おすすめ本レビュー

『六方よし経営』「三方よし」を拡張する作り手・地球・未来への配慮

堀内 勉2021年10月9日
六方よし経営 日本を元気にする新しいビジネスのかたち

作者:藻谷 ゆかり
出版社:日経BP
発売日:2021-07-15
  • Amazon
  • honto
  • e-hon
  • 紀伊國屋書店
  • HonyzClub

本書は東京から長野に移住した経営エッセイストで、「地方移住×起業×事業承継」を支援する巴創業塾の藻谷ゆかり氏による、「六方よし経営」の勧めである。

「六方よし」とは、「売り手よし、買い手よし、世間よし」という近江商人の「三方よし」に、「作り手よし、地球よし、未来よし」を加えた新たな経営理念である。これは、元国連職員の田瀬和夫氏により、SDGs時代の理念として提唱されたものである。

本書は、日本でその理念をすでに実践している事例を研究し、「六方よし経営」実現のための具体的なプロセスを明確にするものだ。

まず、「三方よし」では、取引を行う者が、「自分の利益追求だけでなく社会にも貢献する」。売り手と買い手、「二方」の利益に「世間よし」というCSR(企業の社会的責任)的な側面が加わっている。

 

これに新しく3つの「よし」を加えたのが「六方よし」だ。経済のグローバル化によりサプライチェーンが複雑化すると同時に、大量生産・消費が地球環境の悪化を招き、人類の存続をも脅かす。そんな今、「三方よし」を「六方よし」に拡張すべきだと著者はいう。

 

「作り手よし」は取引先やその子会社の従業員まで含めたすべての作り手への配慮、「地球よし」は地球環境への配慮、そして「未来よし」は地球や人類の未来への配慮である。現代の企業経営においては、「六方」すべてへの目配りが求められる。

なお、本書の「六方よし」の対象に株主は入っていない。企業数の96.3%を同族企業が占める日本では、ほとんどの場合、「経営者=株主」。つまり、短期的な利益を追求する株主への配慮は必要なく、長期的な視点から経営を考えられる。逆にいうと、本書の「六方よし経営」は日本でこそ実践しやすい手法なのだ。

それでは実際の経営に当たって、経営者はどこからどのように「六方よし」をはじめればよいのだろうか。
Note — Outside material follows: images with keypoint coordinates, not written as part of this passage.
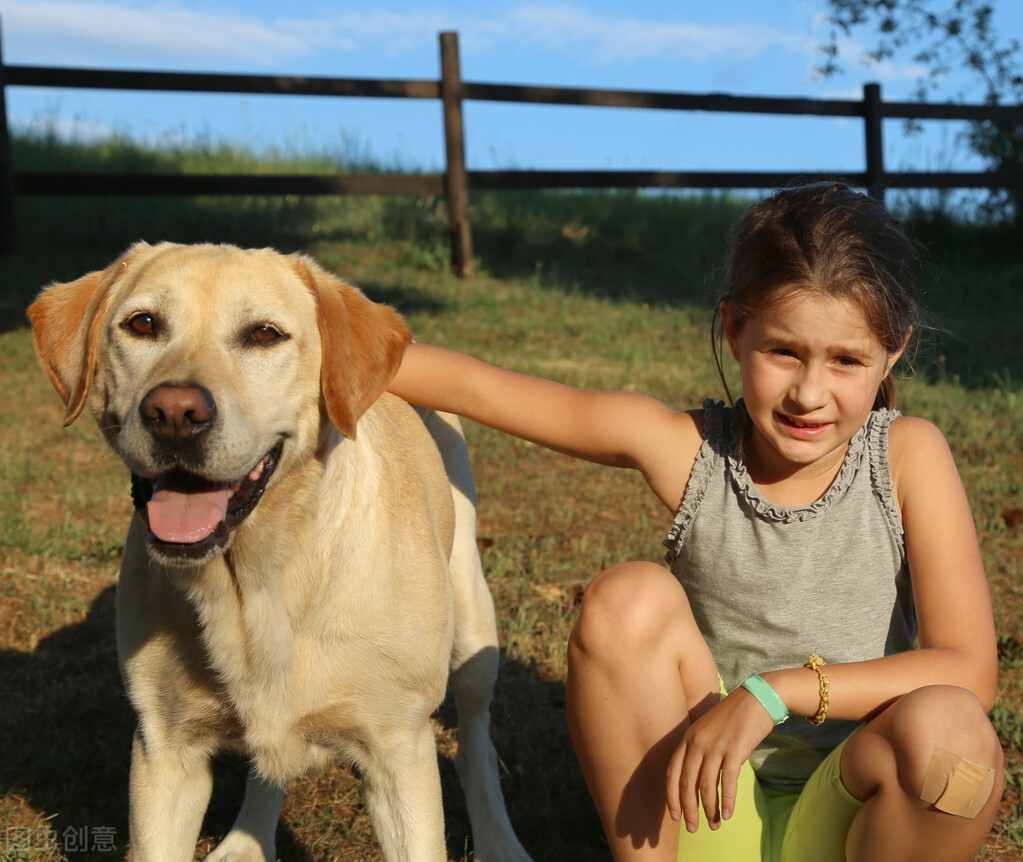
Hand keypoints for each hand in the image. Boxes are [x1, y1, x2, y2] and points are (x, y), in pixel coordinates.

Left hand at [666, 687, 774, 832]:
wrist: (755, 699)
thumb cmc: (732, 719)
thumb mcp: (707, 730)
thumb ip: (697, 750)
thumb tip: (693, 781)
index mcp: (687, 738)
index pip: (672, 772)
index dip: (672, 796)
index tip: (674, 816)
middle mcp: (697, 742)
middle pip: (687, 783)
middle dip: (689, 809)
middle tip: (693, 828)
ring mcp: (715, 745)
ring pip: (706, 786)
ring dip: (709, 809)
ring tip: (714, 824)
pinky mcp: (734, 750)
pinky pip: (727, 781)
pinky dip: (727, 801)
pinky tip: (728, 814)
それには、①まず既存事業が「三方よし」やそれ以上の「よし」を実践しているかチェックしてみる、②今取り組んでいる新規事業や新製品開発に「六方よし」を取り入れられないか検討してみる、③社内起業を最初から「六方よし経営」で企画する、という3つのやり方がある。

著者は、日本の「六方よし経営」の事例研究を通じて、「六方よし」に至る典型的なプロセスを見つけたという。その手始めは、普段の仕事や生活とはまったく異なる経験をしたり、未知の人々と交わったりする「越境学習」だ。

こうしたプロセスを経ると、自分たちの既存の事業や、地場産業や伝統工芸といったこれまで身近にあった地域資源について、改めて価値を発見できるようになるのだという。

本書では、小さな会社の先進的な14の経営事例を、①既存事業と地域を活性化する経営、②社会課題を解決する経営、③地域資源の価値を高める経営、の3つに整理して紹介している。

いずれのケースも多額の資本投下をせずに業績を伸ばしている。これから「六方よし経営」に取り組もうとする経営者だけでなく、ベンチャー型事業承継や社会的起業を志す人たちにとっても、参考になる資料である。